This updates stop_queue(s) kdoc as currently there's
a undocumented dependency.
Stopping the queue from anywhere else than the ops->tx()
callback will result in a hard to debug deadlock and
system freeze (on UP).
Here's an example stacktrace that has been captured only
by special debugging patches to the PPC-decrementer to
detect this machine freeze.
http://bu3sch.de/misc/freeze1.jpg
http://bu3sch.de/misc/freeze2.jpg
Signed-off-by: Michael Buesch <[email protected]>
Index: mac80211/include/net/mac80211.h
===================================================================
--- mac80211.orig/include/net/mac80211.h 2007-06-01 11:20:32.000000000 +0200
+++ mac80211/include/net/mac80211.h 2007-06-01 11:23:02.000000000 +0200
@@ -967,6 +967,10 @@ void ieee80211_wake_queue(struct ieee802
* @queue: queue number (counted from zero).
*
* Drivers should use this function instead of netif_stop_queue.
+ *
+ * It's currently only safe to call this function from the
+ * ops->tx() callback. Calls from elsewhere will result in
+ * hard to debug deadlocks (freezes the system on UP).
*/
void ieee80211_stop_queue(struct ieee80211_hw *hw, int queue);
@@ -983,6 +987,10 @@ void ieee80211_start_queues(struct ieee8
* @hw: pointer as obtained from ieee80211_alloc_hw().
*
* Drivers should use this function instead of netif_stop_queue.
+ *
+ * It's currently only safe to call this function from the
+ * ops->tx() callback. Calls from elsewhere will result in
+ * hard to debug deadlocks (freezes the system on UP).
*/
void ieee80211_stop_queues(struct ieee80211_hw *hw);
--
I'd still prefer someone fixes the issue. I don't understand
the code well enough to fix it.
--
Greetings Michael.
On Friday 01 June 2007 10:32, James Ketrenos wrote:
> We definitely need to wake the queue outside of open/stop/tx. If you stop
> the queue due to the HW ring being full, you won't be able to wake the
> queue until the HW has asynchronously freed a Tx slot.
>
Yeah, there are other safe (and correct) places like interrupt handlers. If
you're not seeing hard freezes with a lot of data transfer, you're probably
fine. I still need to investigate why bcm43xx can't do it.. I'm not sure
what's going on yet.
-Michael Wu
2007/6/1, Michael Buesch <[email protected]>:
> On Friday 01 June 2007 23:00:16 Olivier Cornu wrote:
> > The only call to ieee80211_stop_queue() grep can find is in
> > bcm43xx_dma.c:1171, i.e. bcm43xx_dma_tx(). And bcm43xx_dma_tx() is
> > only called from bcm43xx_tx().
> > What did i miss?
>
> Periodic work. I removed that in my current tree.
> And I think we also call it when resetting the device. But I'm not sure.

§ Stored items
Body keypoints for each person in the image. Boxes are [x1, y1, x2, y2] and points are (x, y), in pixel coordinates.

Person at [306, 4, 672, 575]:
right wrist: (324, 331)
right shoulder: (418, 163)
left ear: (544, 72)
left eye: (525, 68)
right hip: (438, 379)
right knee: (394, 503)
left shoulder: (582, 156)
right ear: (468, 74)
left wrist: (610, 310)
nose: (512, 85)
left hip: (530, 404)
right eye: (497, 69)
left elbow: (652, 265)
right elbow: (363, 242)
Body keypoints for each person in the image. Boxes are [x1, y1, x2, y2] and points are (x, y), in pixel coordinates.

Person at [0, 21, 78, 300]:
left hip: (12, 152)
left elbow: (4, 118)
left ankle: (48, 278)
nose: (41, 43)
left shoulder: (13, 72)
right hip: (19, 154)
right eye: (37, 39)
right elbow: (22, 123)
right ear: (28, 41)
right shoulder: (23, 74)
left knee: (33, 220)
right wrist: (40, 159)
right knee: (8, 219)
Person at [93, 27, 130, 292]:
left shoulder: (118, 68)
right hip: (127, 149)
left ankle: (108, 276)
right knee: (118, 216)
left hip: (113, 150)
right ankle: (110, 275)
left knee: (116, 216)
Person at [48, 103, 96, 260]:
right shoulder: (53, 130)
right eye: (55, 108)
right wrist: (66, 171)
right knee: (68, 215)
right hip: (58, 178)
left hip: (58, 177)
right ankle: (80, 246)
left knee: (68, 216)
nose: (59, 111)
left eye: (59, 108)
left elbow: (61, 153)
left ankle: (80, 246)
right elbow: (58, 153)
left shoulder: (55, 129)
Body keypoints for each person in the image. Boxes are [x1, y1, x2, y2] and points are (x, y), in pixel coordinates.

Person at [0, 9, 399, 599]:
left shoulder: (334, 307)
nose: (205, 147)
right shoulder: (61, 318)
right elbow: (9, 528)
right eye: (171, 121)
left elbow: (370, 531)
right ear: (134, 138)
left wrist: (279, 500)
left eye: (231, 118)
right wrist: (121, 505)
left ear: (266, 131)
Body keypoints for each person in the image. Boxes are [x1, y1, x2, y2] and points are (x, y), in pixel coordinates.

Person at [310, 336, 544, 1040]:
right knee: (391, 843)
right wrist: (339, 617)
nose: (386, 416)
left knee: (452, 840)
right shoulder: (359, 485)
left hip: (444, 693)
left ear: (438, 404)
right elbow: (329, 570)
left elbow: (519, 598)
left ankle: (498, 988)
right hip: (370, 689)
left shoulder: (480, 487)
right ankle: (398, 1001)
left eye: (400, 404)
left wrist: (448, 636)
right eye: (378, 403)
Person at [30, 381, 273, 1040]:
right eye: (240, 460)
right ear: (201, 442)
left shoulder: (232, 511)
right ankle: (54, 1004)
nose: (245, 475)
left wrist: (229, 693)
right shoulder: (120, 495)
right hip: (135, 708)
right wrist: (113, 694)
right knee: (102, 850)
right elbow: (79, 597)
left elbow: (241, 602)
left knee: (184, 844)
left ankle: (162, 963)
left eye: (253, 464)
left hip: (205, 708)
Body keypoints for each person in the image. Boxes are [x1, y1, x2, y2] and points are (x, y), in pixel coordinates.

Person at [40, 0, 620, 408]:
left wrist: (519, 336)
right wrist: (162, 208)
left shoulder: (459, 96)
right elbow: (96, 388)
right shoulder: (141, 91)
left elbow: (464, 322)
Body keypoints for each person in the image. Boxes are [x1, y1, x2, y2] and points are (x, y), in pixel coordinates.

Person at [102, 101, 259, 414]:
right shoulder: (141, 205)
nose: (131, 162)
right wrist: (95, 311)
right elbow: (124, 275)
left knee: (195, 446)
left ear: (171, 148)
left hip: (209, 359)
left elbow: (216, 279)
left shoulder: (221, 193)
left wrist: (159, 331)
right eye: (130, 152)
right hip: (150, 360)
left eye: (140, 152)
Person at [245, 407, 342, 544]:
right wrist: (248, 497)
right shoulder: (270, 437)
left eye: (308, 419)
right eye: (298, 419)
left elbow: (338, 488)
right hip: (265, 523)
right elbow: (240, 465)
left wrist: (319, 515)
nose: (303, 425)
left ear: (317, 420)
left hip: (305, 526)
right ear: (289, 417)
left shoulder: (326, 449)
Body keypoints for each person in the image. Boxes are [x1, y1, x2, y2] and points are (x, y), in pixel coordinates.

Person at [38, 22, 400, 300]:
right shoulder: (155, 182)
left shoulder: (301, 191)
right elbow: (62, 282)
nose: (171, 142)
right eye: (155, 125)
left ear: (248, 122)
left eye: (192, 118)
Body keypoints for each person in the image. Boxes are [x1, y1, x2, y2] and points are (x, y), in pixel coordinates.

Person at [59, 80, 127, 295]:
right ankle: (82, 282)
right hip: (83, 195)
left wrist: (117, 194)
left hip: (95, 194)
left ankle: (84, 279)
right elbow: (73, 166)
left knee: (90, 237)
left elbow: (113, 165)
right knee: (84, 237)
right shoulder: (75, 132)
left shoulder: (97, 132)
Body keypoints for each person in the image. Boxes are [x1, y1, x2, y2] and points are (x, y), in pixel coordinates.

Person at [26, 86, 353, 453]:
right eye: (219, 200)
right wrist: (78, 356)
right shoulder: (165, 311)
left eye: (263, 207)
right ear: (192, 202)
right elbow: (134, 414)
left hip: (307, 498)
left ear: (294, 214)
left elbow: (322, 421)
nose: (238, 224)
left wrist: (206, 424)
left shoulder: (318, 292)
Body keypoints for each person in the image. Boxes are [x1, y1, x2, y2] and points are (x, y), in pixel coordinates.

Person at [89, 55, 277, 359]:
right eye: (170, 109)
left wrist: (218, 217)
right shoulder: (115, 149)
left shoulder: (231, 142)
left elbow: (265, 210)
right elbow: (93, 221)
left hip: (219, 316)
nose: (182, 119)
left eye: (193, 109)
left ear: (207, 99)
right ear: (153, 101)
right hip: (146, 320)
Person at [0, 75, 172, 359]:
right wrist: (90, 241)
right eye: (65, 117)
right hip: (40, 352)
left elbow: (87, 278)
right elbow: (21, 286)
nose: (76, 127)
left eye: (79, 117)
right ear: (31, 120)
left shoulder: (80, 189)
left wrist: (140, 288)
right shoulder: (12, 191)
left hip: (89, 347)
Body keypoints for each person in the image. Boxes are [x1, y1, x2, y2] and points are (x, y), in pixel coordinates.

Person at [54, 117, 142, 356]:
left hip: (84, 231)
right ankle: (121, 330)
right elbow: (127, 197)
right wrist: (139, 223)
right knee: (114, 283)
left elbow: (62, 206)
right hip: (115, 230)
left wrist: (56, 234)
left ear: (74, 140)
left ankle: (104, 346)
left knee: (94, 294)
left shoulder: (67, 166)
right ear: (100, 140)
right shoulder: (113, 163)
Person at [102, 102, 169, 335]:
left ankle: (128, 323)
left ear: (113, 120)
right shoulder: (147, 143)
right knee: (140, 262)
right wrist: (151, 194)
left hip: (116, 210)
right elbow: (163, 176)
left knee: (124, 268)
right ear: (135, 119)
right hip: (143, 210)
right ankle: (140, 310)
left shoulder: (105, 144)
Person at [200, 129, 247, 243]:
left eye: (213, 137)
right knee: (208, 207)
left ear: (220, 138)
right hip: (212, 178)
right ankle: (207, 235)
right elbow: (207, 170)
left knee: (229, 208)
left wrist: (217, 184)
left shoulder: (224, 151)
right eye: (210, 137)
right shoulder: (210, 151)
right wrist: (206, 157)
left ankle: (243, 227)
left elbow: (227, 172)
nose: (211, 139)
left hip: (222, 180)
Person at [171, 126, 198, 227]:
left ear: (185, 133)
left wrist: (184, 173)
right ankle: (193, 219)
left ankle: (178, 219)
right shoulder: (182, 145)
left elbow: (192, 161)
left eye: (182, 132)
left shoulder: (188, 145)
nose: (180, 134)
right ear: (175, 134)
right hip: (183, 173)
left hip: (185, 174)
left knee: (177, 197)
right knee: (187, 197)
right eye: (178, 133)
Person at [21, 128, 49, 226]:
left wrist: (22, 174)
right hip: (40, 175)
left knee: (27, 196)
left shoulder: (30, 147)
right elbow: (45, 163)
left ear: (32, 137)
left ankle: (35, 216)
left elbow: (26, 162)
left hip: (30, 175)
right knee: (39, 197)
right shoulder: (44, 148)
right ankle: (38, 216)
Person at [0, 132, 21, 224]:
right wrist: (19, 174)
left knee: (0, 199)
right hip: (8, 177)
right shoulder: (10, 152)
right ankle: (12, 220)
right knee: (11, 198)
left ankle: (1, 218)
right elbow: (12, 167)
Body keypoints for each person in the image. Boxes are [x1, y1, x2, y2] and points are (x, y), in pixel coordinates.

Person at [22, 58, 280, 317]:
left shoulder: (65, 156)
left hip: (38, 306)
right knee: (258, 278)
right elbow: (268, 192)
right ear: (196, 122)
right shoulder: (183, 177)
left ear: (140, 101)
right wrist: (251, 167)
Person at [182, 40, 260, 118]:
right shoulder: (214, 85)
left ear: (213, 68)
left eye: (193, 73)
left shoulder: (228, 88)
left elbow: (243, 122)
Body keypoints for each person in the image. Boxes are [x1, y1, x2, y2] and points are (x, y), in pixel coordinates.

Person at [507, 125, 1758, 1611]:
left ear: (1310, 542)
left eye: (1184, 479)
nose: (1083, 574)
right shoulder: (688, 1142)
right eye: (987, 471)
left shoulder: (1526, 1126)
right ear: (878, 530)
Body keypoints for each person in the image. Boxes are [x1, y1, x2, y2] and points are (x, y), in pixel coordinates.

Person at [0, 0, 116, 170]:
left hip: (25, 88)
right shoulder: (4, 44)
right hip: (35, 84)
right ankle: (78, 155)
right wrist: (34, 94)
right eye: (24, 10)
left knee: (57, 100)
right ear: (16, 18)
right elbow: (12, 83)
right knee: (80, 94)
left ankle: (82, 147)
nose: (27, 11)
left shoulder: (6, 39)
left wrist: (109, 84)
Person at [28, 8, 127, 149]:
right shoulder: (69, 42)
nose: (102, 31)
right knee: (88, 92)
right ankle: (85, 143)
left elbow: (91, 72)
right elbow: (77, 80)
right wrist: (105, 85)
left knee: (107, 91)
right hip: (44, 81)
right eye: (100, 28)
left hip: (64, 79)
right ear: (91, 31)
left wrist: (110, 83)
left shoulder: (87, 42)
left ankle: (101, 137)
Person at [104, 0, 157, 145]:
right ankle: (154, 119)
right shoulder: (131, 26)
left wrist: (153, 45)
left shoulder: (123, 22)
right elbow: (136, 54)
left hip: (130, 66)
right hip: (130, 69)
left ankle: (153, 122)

§ THINGS TO DO
- a) Set down the part of the mac80211 queue-stopping thread that runs from "callback will result" up to and including "this machine freeze.".
- b) Take the mac80211 queue-stopping thread further, picking up right after its last line.

§ OUTPUTS FOR THE TASKS
- a)
callback will result in a hard to debug deadlock and
system freeze (on UP).
Here's an example stacktrace that has been captured only
by special debugging patches to the PPC-decrementer to
detect this machine freeze.

- b)
I guess i see why we did not understand each other: these are calls to
ieee80211_stop_queues, not directly to ieee80211_stop_queue (even
though stop_queues ultimately calls stop_queue).
The difference is relevant because, if some kind of locking (for
example) was needed in the special contexts stop_queues only might be
called from, these locks would be held inside stop_queues, around its
stop_queue calls. :)
Is there any way to tell mac80211 the device is in a [temporary]
"non-functional" state (reset, association loss...) ?
On Friday 01 June 2007 11:48:11 Johannes Berg wrote:
> On Fri, 2007-06-01 at 11:29 +0200, Michael Buesch wrote:
> > This updates stop_queue(s) kdoc as currently there's
> > a undocumented dependency.
> >
> > Stopping the queue from anywhere else than the ops->tx()
> > callback will result in a hard to debug deadlock and
> > system freeze (on UP).
>
> Ugh. Any way to actually detect a wrong spot to call it at runtime?
Probably by verifying if netif_tx_lock is locked somehow.
But I'm not sure.
--
Greetings Michael.
Michael Wu wrote:
> On Friday 01 June 2007 09:58, James Ketrenos wrote:
>> In this way we are putting in a work around that doesn't result in an API
>> change, and that can eventually (hopefully) be fixed the "right way"
>> (whatever that may end up being)
>>
> A workaround could be implemented, but I currently don't see any cases where
> stopping/waking the queue outside of open/stop/tx is necessary or correct.
Is calling the ieee80211_stop_queue[s] from open/stop OK then? The doc update said only in ops->tx. Should the driver be calling it in the stop callback, or will the stack stop the queues for us?
iwlwifi currently calls ieee80211_stop_queue from the Tx handler and calls ieee80211_stop_queues in the event the adapter is reset (due to HW error, RF kill transition, hw tear down, etc.) as it asynchronously brings re-initializes the hardware.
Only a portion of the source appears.